> [Text under study]
The escalation of violence in the home when adultery is happening. This is something that is imho..very much downplayed in the media. The actual percentages of violent acts in the home where adultery lives.
We need to educate the professionals about how prevalent it is. And yes, many of the perpetrators do not have a history of violence either...one other poster put it well saying it was due to the lies piling up and piling up and the WS not being able to pull off the lie any more and they crack.
I would encourage all here who are victims of adultery to be aware that the WS aren't only thinking like they've been abducted by aliens...they act like it too...and can react in ways very unlike their old selves...I oughta know.

> [Listed records]
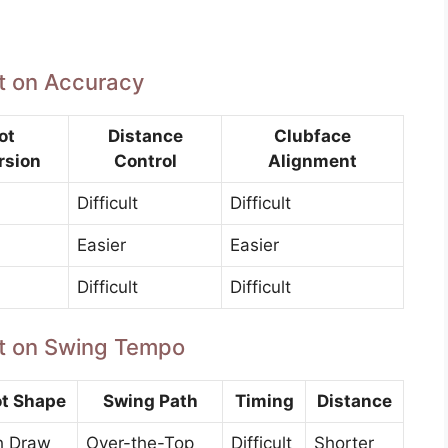
ft on Accuracy
ot
Distance
Clubface
rsion
Control
Alignment
Difficult
Difficult
Easier
Easier
Difficult
Difficult
aft on Swing Tempo
t Shape
Swing Path
Timing
Distance
h Draw
Over-the-Top
Difficult
Shorter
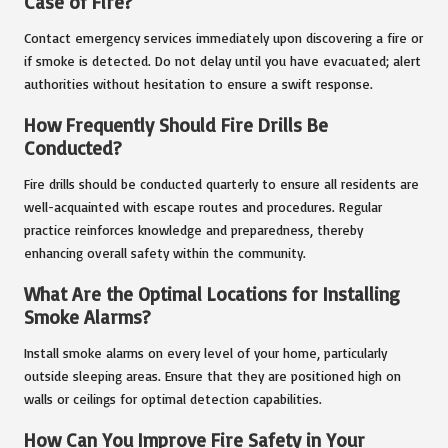
Case of Fire?
Contact emergency services immediately upon discovering a fire or
if smoke is detected. Do not delay until you have evacuated; alert
authorities without hesitation to ensure a swift response.
How Frequently Should Fire Drills Be
Conducted?
Fire drills should be conducted quarterly to ensure all residents are
well-acquainted with escape routes and procedures. Regular
practice reinforces knowledge and preparedness, thereby
enhancing overall safety within the community.
What Are the Optimal Locations for Installing
Smoke Alarms?
Install smoke alarms on every level of your home, particularly
outside sleeping areas. Ensure that they are positioned high on
walls or ceilings for optimal detection capabilities.
How Can You Improve Fire Safety in Your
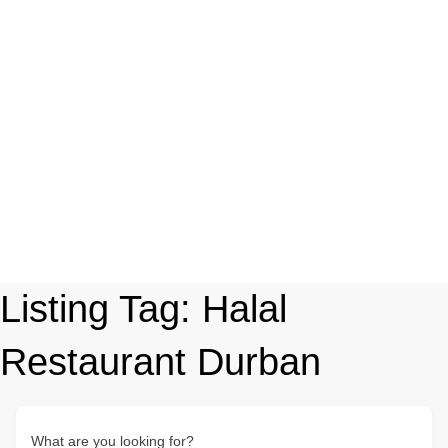
Listing Tag:
Halal
Restaurant Durban
What are you looking for?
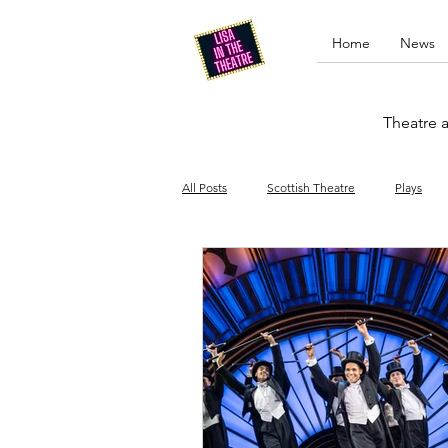
Home
News
Theatre a
All Posts
Scottish Theatre
Plays
Edinburgh Fringe
Stand-up comed
Drag
Opera
Cinema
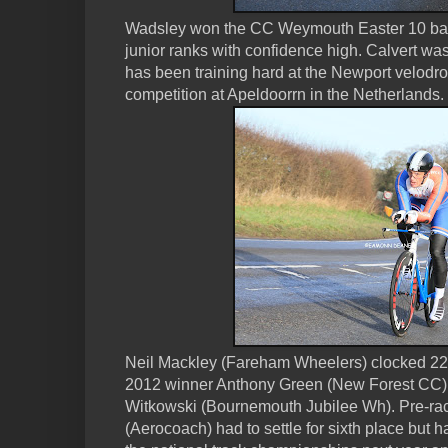
Wadsley won the CC Weymouth Easter 10 bac
junior ranks with confidence high. Calvert was
has been training hard at the Newport velodr
competition at Apeldoorrn in the Netherlands.
Neil Mackley (Fareham Wheelers) clocked 22:5
2012 winner Anthony Green (New Forest CC) & 
Witkowski (Bournemouth Jubilee Wh). Pre-race
(Aerocoach) had to settle for sixth place but h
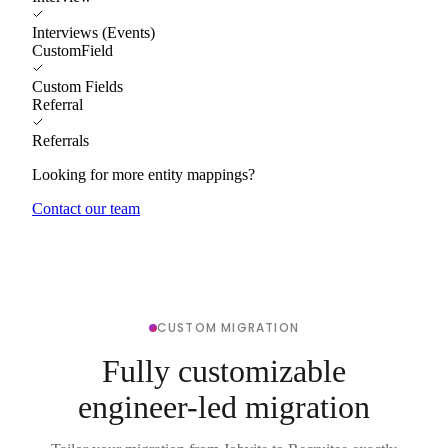
Interviews (Events)
CustomField
Custom Fields
Referral
Referrals
Looking for more entity mappings?
Contact our team
CUSTOM MIGRATION
Fully customizable
engineer-led migration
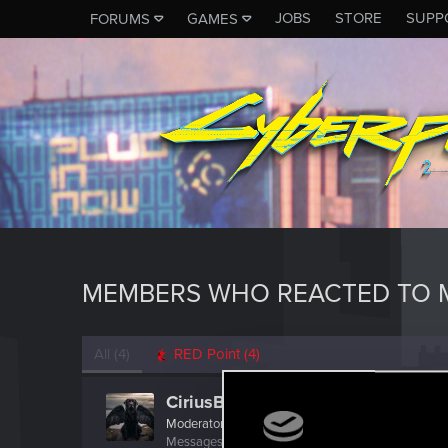
JOBS
STORE
SUPP
FORUMS
GAMES
MEMBERS WHO REACTED TO M
All
(4)
RED Point
(4)
CiriusBlack
Moderator
Messages
9,655
RED Points
4,983
Points
151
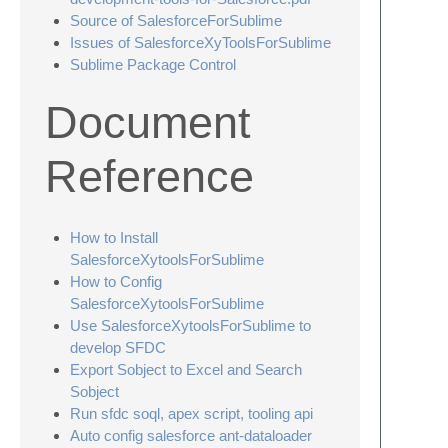
Source of SalesforceForSublime
Issues of SalesforceXyToolsForSublime
Sublime Package Control
Document
Reference
How to Install
SalesforceXytoolsForSublime
How to Config
SalesforceXytoolsForSublime
Use SalesforceXytoolsForSublime to
develop SFDC
Export Sobject to Excel and Search
Sobject
Run sfdc soql, apex script, tooling api
Auto config salesforce ant-dataloader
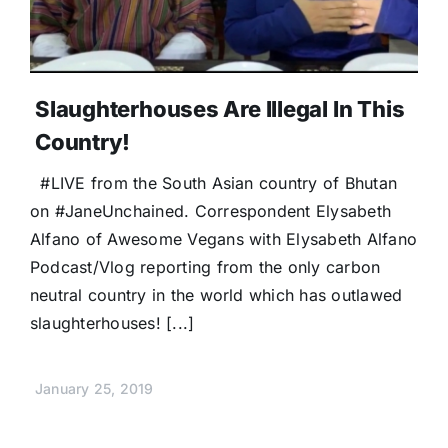
Slaughterhouses Are Illegal In This
Country!
#LIVE from the South Asian country of Bhutan
on #JaneUnchained. Correspondent Elysabeth
Alfano of Awesome Vegans with Elysabeth Alfano
Podcast/Vlog reporting from the only carbon
neutral country in the world which has outlawed
slaughterhouses! [...]
January 25, 2019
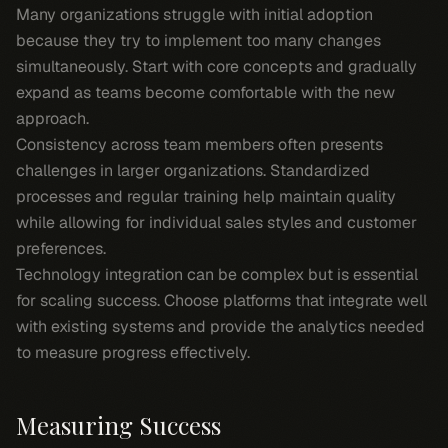
Many organizations struggle with initial adoption
because they try to implement too many changes
simultaneously. Start with core concepts and gradually
expand as teams become comfortable with the new
approach.
Consistency across team members often presents
challenges in larger organizations. Standardized
processes and regular training help maintain quality
while allowing for individual sales styles and customer
preferences.
Technology integration can be complex but is essential
for scaling success. Choose platforms that integrate well
with existing systems and provide the analytics needed
to measure progress effectively.
Measuring Success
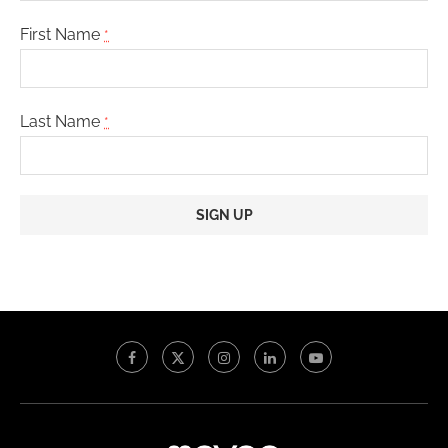
First Name
*
Last Name
*
Constant
Contact
Use.
Please
leave
this
field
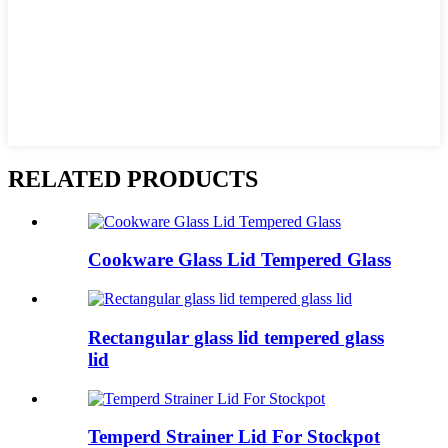
RELATED PRODUCTS
Cookware Glass Lid Tempered Glass
Rectangular glass lid tempered glass
lid
Temperd Strainer Lid For Stockpot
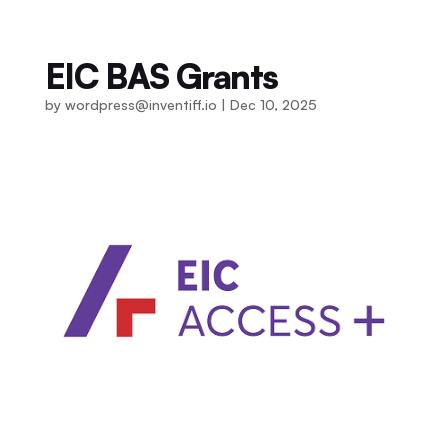
EIC BAS Grants
by
wordpress@inventiff.io
|
Dec 10, 2025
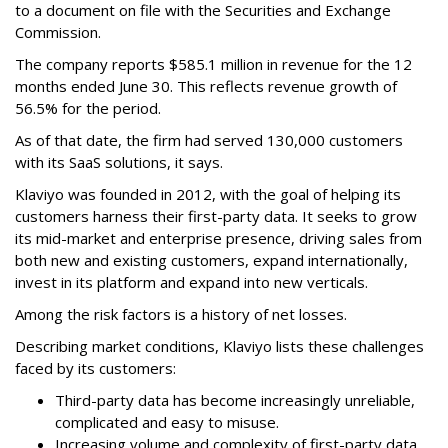
to a document on file with the Securities and Exchange
Commission.
The company reports $585.1 million in revenue for the 12
months ended June 30. This reflects revenue growth of
56.5% for the period.
As of that date, the firm had served 130,000 customers
with its SaaS solutions, it says.
Klaviyo was founded in 2012, with the goal of helping its
customers harness their first-party data. It seeks to grow
its mid-market and enterprise presence, driving sales from
both new and existing customers, expand internationally,
invest in its platform and expand into new verticals.
Among the risk factors is a history of net losses.
Describing market conditions, Klaviyo lists these challenges
faced by its customers:
Third-party data has become increasingly unreliable,
complicated and easy to misuse.
Increasing volume and complexity of first-party data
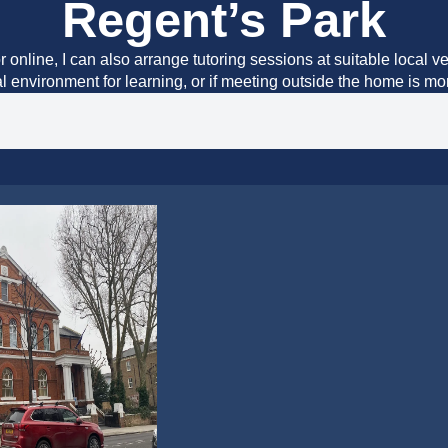
Regent’s Park
r online, I can also arrange tutoring sessions at suitable local v
al environment for learning, or if meeting outside the home is m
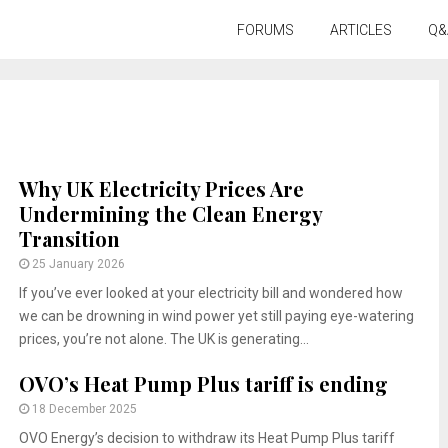
FORUMS
ARTICLES
Q&
Why UK Electricity Prices Are
Undermining the Clean Energy
Transition
25 January 2026
If you’ve ever looked at your electricity bill and wondered how
we can be drowning in wind power yet still paying eye-watering
prices, you’re not alone. The UK is generating...
OVO’s Heat Pump Plus tariff is ending
18 December 2025
OVO Energy’s decision to withdraw its Heat Pump Plus tariff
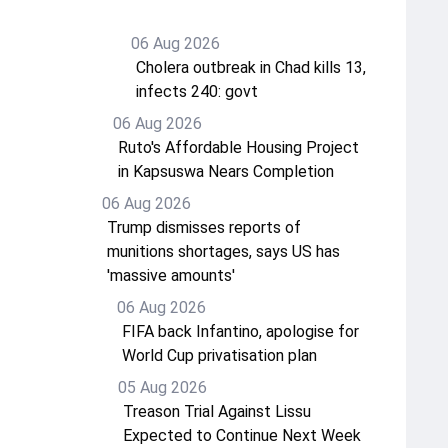
06 Aug 2026
Cholera outbreak in Chad kills 13,
infects 240: govt
06 Aug 2026
Ruto's Affordable Housing Project
in Kapsuswa Nears Completion
06 Aug 2026
Trump dismisses reports of
munitions shortages, says US has
'massive amounts'
06 Aug 2026
FIFA back Infantino, apologise for
World Cup privatisation plan
05 Aug 2026
Treason Trial Against Lissu
Expected to Continue Next Week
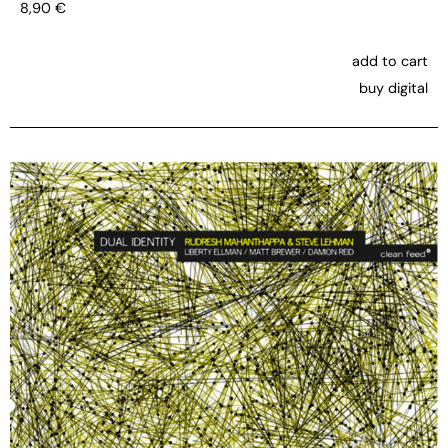
8,90
€
add to cart
buy digital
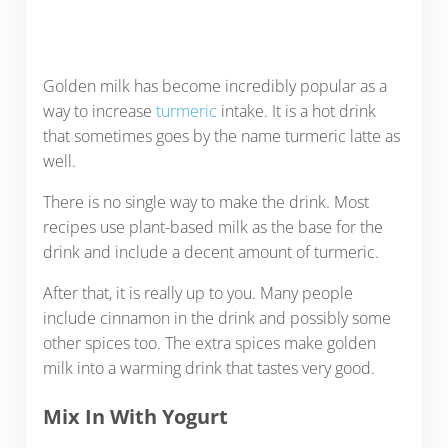
Golden milk has become incredibly popular as a
way to increase
turmeric
intake. It is a hot drink
that sometimes goes by the name turmeric latte as
well.
There is no single way to make the drink. Most
recipes use plant-based milk as the base for the
drink and include a decent amount of turmeric.
After that, it is really up to you. Many people
include cinnamon in the drink and possibly some
other spices too. The extra spices make golden
milk into a warming drink that tastes very good.
Mix In With Yogurt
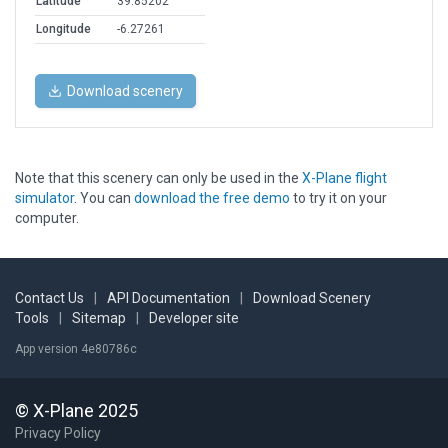
Latitude
39.85202
Longitude
-6.27261
Download scenery
Note that this scenery can only be used in the
X-Plane flight
simulator
. You can
download the free demo
to try it on your
computer.
Contact Us
|
API Documentation
|
Download Scenery
Tools
|
Sitemap
|
Developer site
App version 4e80786c
© X-Plane 2025
Privacy Policy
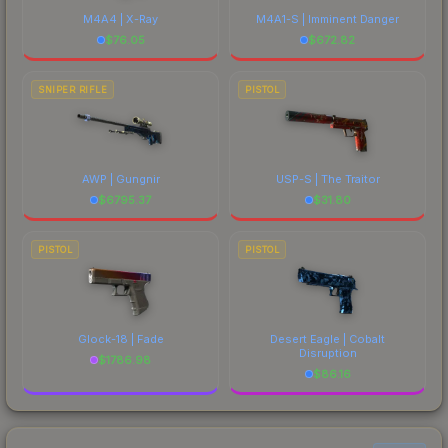
M4A4 | X-Ray
M4A1-S | Imminent Danger
$
76.05
$
672.82
SNIPER RIFLE
PISTOL
AWP | Gungnir
USP-S | The Traitor
$
6795.37
$
31.80
PISTOL
PISTOL
Glock-18 | Fade
Desert Eagle | Cobalt
Disruption
$
1786.98
$
86.16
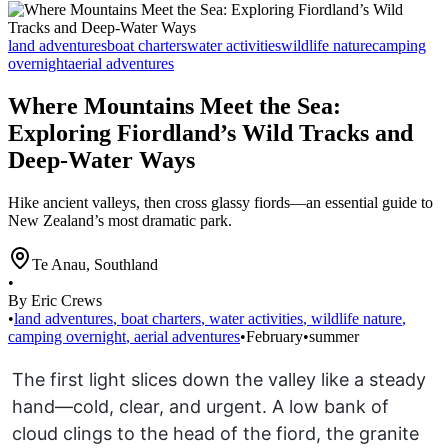
land adventures
boat charters
water activities
wildlife nature
camping
overnight
aerial adventures
Where Mountains Meet the Sea:
Exploring Fiordland’s Wild Tracks and
Deep-Water Ways
Hike ancient valleys, then cross glassy fiords—an essential guide to
New Zealand’s most dramatic park.
Te Anau
,
Southland
•
By Eric Crews
•
land adventures
,
boat charters
,
water activities
,
wildlife nature
,
camping overnight
,
aerial adventures
•
February
•
summer
The first light slices down the valley like a steady
hand—cold, clear, and urgent. A low bank of
cloud clings to the head of the fiord, the granite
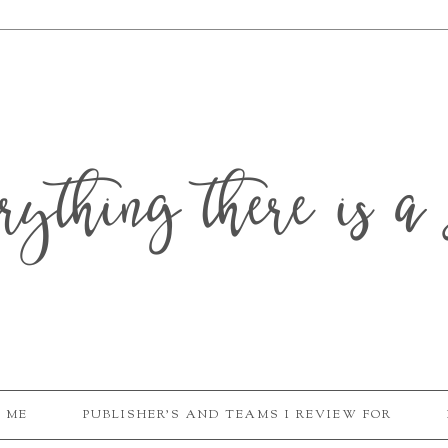
erything there is a 
 ME
PUBLISHER'S AND TEAMS I REVIEW FOR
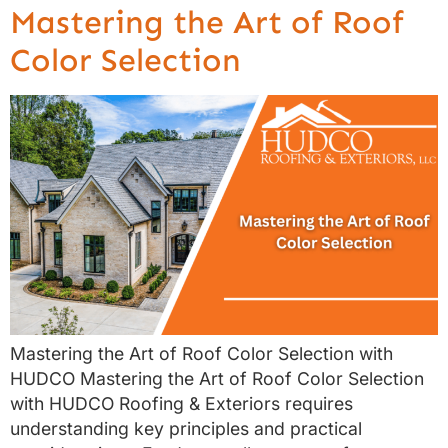
Mastering the Art of Roof
Color Selection
Mastering the Art of Roof Color Selection with
HUDCO Mastering the Art of Roof Color Selection
with HUDCO Roofing & Exteriors requires
understanding key principles and practical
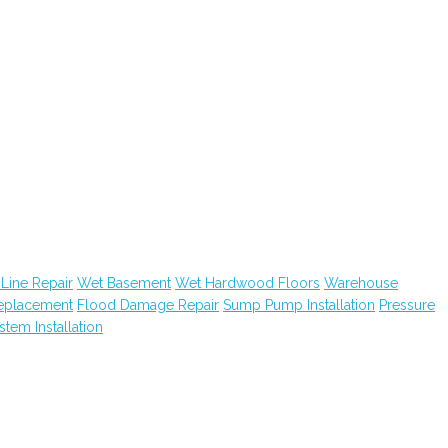
Line Repair
Wet Basement
Wet Hardwood Floors
Warehouse
Replacement
Flood Damage Repair
Sump Pump Installation
Pressure
ystem Installation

> [Task instructions]
From the post about adultery and violence in the home, copy everything from "The escalation of" down to "selves...I oughta know.", word for word.

> [Answer box]
The escalation of violence in the home when adultery is happening. This is something that is imho..very much downplayed in the media. The actual percentages of violent acts in the home where adultery lives.
We need to educate the professionals about how prevalent it is. And yes, many of the perpetrators do not have a history of violence either...one other poster put it well saying it was due to the lies piling up and piling up and the WS not being able to pull off the lie any more and they crack.
I would encourage all here who are victims of adultery to be aware that the WS aren't only thinking like they've been abducted by aliens...they act like it too...and can react in ways very unlike their old selves...I oughta know.